» **RECORDS FOR PROCESSING**
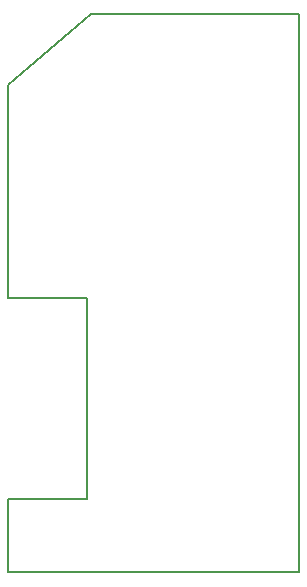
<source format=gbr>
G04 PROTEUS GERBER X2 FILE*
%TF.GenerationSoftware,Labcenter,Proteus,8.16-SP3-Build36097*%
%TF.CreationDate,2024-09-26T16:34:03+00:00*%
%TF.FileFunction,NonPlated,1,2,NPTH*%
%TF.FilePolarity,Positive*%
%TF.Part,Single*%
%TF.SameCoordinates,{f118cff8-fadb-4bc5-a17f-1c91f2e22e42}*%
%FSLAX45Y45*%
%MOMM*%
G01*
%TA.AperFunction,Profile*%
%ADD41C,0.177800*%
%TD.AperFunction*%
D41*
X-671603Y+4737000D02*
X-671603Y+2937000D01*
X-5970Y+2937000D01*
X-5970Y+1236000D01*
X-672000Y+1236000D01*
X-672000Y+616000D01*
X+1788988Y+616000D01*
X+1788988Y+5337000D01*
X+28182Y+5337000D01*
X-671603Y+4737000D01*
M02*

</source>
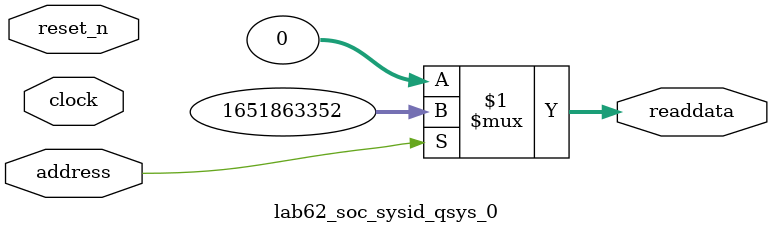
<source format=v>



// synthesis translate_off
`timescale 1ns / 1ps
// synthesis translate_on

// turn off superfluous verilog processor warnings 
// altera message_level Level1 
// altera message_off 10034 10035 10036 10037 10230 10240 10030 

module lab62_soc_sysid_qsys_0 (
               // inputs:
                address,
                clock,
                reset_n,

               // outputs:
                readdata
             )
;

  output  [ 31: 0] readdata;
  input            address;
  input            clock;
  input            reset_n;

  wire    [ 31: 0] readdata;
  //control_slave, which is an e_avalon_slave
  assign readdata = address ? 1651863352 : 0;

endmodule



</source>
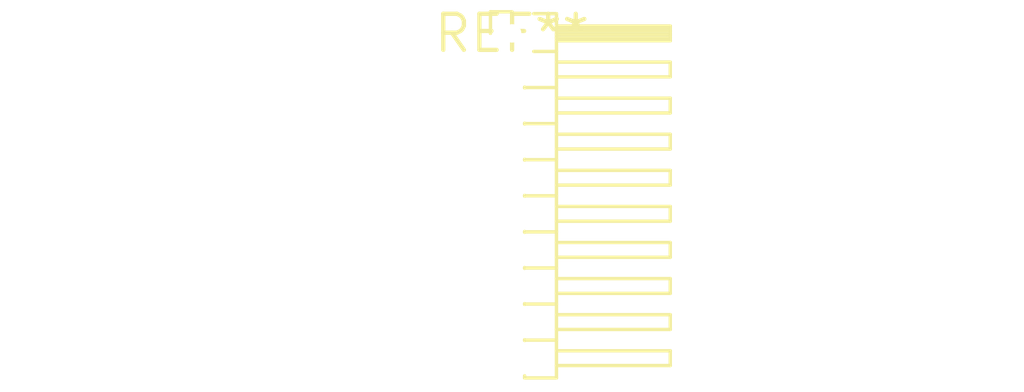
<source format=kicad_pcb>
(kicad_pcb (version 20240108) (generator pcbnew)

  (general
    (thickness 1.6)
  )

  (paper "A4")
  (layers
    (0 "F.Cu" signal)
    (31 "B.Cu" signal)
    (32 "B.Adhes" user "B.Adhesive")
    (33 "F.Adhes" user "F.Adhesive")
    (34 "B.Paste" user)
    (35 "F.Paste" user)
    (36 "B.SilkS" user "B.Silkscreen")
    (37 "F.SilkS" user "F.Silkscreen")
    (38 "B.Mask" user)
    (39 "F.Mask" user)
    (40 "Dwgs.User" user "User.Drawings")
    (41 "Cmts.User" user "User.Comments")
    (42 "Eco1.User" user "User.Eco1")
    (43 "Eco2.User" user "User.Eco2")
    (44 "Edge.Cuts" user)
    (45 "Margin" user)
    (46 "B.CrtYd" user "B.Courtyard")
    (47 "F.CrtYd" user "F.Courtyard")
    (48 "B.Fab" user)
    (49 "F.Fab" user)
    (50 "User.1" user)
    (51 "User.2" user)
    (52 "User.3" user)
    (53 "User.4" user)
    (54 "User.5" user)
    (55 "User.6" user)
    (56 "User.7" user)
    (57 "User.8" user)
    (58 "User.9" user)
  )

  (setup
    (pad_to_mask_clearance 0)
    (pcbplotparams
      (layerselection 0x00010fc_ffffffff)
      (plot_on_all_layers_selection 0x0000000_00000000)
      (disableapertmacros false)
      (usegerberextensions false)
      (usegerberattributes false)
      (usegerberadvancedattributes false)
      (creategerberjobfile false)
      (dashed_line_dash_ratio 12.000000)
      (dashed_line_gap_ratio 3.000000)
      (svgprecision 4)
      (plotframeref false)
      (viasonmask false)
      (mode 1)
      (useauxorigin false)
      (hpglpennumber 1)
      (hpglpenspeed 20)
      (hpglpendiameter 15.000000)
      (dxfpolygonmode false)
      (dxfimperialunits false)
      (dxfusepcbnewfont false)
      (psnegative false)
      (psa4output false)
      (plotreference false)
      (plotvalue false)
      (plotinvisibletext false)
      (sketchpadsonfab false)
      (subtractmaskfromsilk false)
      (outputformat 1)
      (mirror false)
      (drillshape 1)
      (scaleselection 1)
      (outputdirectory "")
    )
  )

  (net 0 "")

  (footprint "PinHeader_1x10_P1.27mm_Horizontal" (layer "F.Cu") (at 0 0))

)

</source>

==

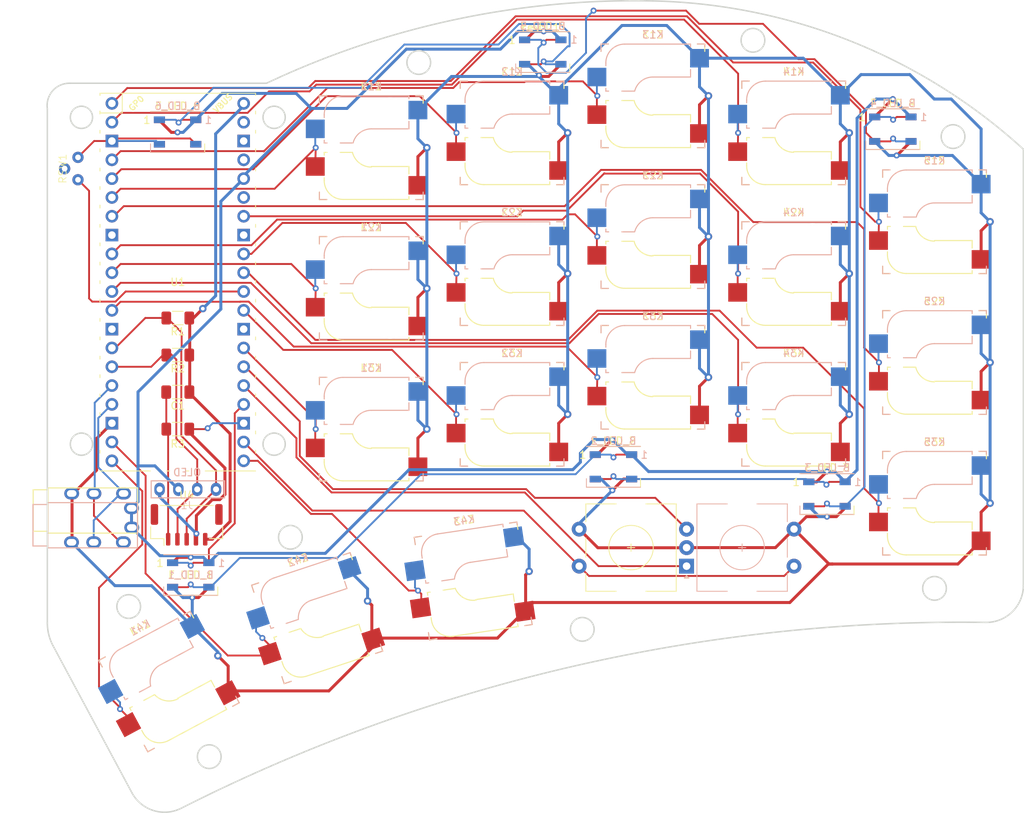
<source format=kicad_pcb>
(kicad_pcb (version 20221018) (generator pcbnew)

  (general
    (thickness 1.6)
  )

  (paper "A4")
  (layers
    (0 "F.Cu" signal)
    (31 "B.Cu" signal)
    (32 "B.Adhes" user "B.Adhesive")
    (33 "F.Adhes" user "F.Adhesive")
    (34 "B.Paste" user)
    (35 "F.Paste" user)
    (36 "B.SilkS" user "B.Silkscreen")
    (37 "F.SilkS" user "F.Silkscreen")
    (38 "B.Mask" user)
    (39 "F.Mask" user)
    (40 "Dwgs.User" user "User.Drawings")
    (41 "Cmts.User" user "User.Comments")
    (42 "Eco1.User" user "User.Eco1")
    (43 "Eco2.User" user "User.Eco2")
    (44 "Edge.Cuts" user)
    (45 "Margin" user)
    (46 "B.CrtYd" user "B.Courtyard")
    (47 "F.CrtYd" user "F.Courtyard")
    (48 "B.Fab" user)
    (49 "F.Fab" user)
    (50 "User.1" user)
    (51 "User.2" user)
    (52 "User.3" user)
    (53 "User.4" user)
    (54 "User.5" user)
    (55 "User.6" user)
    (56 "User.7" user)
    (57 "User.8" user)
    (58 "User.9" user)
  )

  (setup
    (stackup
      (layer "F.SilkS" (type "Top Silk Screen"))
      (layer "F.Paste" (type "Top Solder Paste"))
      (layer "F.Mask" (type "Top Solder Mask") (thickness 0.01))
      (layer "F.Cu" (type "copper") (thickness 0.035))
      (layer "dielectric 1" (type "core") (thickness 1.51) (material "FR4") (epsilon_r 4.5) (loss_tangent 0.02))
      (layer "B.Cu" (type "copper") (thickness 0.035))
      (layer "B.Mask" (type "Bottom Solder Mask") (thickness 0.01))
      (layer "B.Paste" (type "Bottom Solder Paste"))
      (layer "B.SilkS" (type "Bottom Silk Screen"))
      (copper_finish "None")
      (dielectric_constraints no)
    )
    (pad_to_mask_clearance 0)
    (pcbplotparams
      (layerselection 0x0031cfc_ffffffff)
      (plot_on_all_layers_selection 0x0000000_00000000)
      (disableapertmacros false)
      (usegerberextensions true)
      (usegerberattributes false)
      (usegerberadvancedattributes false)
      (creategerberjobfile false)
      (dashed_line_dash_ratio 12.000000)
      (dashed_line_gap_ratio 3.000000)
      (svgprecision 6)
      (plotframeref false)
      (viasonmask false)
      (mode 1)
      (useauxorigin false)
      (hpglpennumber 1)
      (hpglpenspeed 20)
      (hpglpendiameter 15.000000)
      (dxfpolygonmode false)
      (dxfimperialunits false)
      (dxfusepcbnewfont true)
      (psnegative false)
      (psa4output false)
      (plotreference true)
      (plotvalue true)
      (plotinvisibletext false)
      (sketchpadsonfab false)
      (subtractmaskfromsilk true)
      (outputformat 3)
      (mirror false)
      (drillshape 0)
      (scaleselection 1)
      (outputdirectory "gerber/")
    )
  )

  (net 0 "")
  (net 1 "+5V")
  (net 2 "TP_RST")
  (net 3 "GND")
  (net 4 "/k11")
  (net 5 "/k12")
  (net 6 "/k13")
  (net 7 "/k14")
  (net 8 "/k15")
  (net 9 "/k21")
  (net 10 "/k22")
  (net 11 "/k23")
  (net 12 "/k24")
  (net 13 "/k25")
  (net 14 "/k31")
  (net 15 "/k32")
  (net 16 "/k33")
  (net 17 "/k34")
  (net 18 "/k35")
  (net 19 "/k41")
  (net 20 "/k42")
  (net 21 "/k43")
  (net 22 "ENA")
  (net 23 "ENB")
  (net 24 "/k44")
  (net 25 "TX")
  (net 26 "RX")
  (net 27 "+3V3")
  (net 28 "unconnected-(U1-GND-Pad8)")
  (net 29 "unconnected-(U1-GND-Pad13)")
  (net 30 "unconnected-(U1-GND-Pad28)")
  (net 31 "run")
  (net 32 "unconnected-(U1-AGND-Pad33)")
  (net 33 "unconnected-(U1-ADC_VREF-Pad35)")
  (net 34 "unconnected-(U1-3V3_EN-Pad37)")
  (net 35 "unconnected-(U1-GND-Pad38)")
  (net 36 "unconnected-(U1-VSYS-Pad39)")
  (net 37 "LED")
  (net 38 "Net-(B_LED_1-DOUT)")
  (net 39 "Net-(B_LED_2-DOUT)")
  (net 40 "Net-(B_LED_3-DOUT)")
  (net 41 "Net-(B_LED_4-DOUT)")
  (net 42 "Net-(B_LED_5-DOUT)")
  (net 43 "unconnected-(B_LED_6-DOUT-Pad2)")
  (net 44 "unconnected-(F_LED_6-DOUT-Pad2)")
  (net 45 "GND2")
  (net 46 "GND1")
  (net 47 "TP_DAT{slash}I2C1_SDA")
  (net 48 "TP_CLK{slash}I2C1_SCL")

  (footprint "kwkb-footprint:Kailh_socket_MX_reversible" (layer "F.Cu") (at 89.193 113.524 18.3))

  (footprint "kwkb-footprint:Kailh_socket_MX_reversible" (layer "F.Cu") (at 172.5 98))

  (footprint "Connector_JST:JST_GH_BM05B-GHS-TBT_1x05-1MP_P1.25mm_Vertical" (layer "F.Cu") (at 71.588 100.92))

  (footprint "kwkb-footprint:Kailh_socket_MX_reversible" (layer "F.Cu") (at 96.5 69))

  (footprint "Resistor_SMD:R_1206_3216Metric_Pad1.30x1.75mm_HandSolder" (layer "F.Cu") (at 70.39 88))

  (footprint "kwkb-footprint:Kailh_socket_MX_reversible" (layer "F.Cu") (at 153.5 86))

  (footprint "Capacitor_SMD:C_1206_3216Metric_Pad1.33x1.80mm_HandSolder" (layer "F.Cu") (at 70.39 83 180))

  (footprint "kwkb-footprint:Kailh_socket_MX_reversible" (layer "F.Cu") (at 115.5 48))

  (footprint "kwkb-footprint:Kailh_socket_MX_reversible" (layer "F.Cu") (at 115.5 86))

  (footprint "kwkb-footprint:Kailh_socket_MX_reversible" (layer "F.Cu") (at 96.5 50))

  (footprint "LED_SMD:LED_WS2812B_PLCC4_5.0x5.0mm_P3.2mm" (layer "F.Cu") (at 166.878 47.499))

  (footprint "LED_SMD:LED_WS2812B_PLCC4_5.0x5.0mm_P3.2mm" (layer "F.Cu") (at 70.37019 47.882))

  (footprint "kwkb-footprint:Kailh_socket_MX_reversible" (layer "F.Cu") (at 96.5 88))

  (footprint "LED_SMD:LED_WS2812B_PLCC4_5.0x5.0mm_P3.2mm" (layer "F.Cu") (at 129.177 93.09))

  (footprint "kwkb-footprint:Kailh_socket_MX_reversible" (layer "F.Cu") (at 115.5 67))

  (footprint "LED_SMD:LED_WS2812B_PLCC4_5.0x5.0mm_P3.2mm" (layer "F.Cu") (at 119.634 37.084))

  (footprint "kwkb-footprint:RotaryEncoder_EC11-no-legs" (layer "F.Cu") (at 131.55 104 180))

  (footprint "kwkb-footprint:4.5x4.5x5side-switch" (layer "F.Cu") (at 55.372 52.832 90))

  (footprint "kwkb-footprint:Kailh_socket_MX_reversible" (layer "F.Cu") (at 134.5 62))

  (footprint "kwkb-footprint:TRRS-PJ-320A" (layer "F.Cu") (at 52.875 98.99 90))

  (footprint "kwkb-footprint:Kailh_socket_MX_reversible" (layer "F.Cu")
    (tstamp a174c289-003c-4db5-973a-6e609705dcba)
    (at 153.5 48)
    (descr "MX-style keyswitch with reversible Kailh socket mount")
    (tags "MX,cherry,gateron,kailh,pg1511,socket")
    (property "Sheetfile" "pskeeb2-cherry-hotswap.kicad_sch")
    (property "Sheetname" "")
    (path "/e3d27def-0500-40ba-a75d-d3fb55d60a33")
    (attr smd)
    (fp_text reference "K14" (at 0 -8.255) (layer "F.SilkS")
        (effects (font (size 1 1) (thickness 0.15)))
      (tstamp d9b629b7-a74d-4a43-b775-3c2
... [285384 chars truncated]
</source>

» **TASK**
From the entries above, give again exactly the lines running from the line with "(at 153.5 86))" to the line with "(at 115.5 86))"; include both of those lines.

» **ANSWER TO THIS PROBLEM**
  (footprint "kwkb-footprint:Kailh_socket_MX_reversible" (layer "F.Cu") (at 153.5 86))

  (footprint "Capacitor_SMD:C_1206_3216Metric_Pad1.33x1.80mm_HandSolder" (layer "F.Cu") (at 70.39 83 180))

  (footprint "kwkb-footprint:Kailh_socket_MX_reversible" (layer "F.Cu") (at 115.5 48))

  (footprint "kwkb-footprint:Kailh_socket_MX_reversible" (layer "F.Cu") (at 115.5 86))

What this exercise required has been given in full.